Texto de la página =
• • • •

Pero fue la crisis y su mazazo al futuro lo que ha ido alimentando el auge
de estas formaciones. Los ciudadanos han vivido los últimos años con un
sentimiento de injusticia, perdiendo la confianza en sus principales
representantes políticos. Los partidos tradicionales, aletargados, han sido
adelantados por otros de nuevo cuño, entre ellos los populistas, que tratan de
llevar las aguas a su molino, sin saber aquéllos dar respuesta adecuada a las
simplistas recetas de éstos.
Vivimos una metamorfosis
electoral: de escuchar al pueblo a decirle al pueblo lo que quiere escuchar. El
mundo de la información vive de puntillas, sin profundizar en los problemas y
sin buscar soluciones, lo que ha catapultado a formaciones políticas
superficiales, de piel, cuyos programas están más cerca de los eslóganes que de
proyectos de gobierno sólidos y viables. ¿Existe un vector común? Sí, la
seducción de masas. La esencia del populismo es la brecha entre los discursos y
las propuestas contenidas en sus programas electorales y su viabilidad futura.
Se asientan sobre promesas irrealizables porque no pretenden fijar compromisos
para con los ciudadanos, ni siquiera para con sus votantes, sino la sola
movilización para llegar al poder. De ahí la importancia que se otorga a la
imagen, acompañada de mensajes simples pero efectivos. Ahora lo difícil parece
ser llegar al votante con argumentos. Marine Le Pen, la candidata del Frente
Nacional galo, y Jean-Luc Mélenchon, del partido Francia Insumisa, han sido los
últimos ejemplos de cómo los programas electorales y las propuestas que
contienen se han reducido a meros eufemismos para reclamar el voto.

• • • •

Extractos de datos =
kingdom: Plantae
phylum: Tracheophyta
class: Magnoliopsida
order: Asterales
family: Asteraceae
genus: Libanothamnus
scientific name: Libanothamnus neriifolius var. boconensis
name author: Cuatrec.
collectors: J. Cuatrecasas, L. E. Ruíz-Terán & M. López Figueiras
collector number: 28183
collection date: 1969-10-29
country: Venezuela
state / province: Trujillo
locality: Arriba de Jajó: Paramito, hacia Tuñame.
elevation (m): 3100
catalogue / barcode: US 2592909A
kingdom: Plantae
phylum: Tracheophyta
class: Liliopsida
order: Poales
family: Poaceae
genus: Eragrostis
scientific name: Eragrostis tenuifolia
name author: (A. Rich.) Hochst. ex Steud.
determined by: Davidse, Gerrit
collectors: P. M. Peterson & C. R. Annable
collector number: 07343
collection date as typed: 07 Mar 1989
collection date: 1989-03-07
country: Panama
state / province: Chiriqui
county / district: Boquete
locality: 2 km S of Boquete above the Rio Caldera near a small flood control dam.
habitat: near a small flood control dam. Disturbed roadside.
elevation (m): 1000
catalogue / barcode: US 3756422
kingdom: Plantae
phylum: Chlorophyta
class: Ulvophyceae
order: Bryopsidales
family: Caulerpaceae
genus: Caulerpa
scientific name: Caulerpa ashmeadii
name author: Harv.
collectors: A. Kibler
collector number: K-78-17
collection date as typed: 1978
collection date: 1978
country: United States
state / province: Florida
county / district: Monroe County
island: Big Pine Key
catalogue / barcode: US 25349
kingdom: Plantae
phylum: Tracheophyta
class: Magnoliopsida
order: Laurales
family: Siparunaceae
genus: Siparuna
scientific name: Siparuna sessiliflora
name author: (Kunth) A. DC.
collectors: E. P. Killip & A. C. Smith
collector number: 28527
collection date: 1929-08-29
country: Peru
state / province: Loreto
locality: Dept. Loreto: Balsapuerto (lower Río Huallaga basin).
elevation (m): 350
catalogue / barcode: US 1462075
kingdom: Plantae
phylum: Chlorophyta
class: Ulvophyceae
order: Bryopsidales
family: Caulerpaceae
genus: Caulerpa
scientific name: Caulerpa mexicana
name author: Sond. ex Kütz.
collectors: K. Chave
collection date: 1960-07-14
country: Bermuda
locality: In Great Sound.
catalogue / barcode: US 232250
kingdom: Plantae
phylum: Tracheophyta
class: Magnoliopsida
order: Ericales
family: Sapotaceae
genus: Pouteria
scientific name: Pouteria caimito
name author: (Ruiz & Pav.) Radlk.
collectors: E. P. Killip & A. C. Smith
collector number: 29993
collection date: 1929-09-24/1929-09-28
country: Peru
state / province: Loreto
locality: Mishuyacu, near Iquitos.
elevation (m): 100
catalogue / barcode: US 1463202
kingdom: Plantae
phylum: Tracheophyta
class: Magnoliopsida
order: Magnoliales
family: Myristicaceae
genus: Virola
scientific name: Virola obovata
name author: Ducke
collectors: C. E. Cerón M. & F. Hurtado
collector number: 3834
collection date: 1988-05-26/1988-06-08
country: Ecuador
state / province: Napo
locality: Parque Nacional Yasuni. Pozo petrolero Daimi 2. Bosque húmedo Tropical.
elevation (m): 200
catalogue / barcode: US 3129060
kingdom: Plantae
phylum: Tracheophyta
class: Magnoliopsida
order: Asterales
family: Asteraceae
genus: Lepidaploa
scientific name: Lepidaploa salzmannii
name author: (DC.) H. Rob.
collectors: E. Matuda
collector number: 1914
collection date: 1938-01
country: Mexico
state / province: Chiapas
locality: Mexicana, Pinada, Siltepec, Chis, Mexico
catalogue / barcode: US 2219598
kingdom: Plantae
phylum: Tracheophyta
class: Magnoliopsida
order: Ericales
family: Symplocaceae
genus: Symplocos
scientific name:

• • • •

Objetivo del ejercicio =
Cambia "partidos tradicionales" por "partidos de siempre" en el texto sobre el populismo y escribe de nuevo el trozo que empieza con "Pero fue la" y sigue hasta "recetas de éstos.".

Tu respuesta =
Pero fue la crisis y su mazazo al futuro lo que ha ido alimentando el auge
de estas formaciones. Los ciudadanos han vivido los últimos años con un
sentimiento de injusticia, perdiendo la confianza en sus principales
representantes políticos. Los partidos de siempre, aletargados, han sido
adelantados por otros de nuevo cuño, entre ellos los populistas, que tratan de
llevar las aguas a su molino, sin saber aquéllos dar respuesta adecuada a las
simplistas recetas de éstos.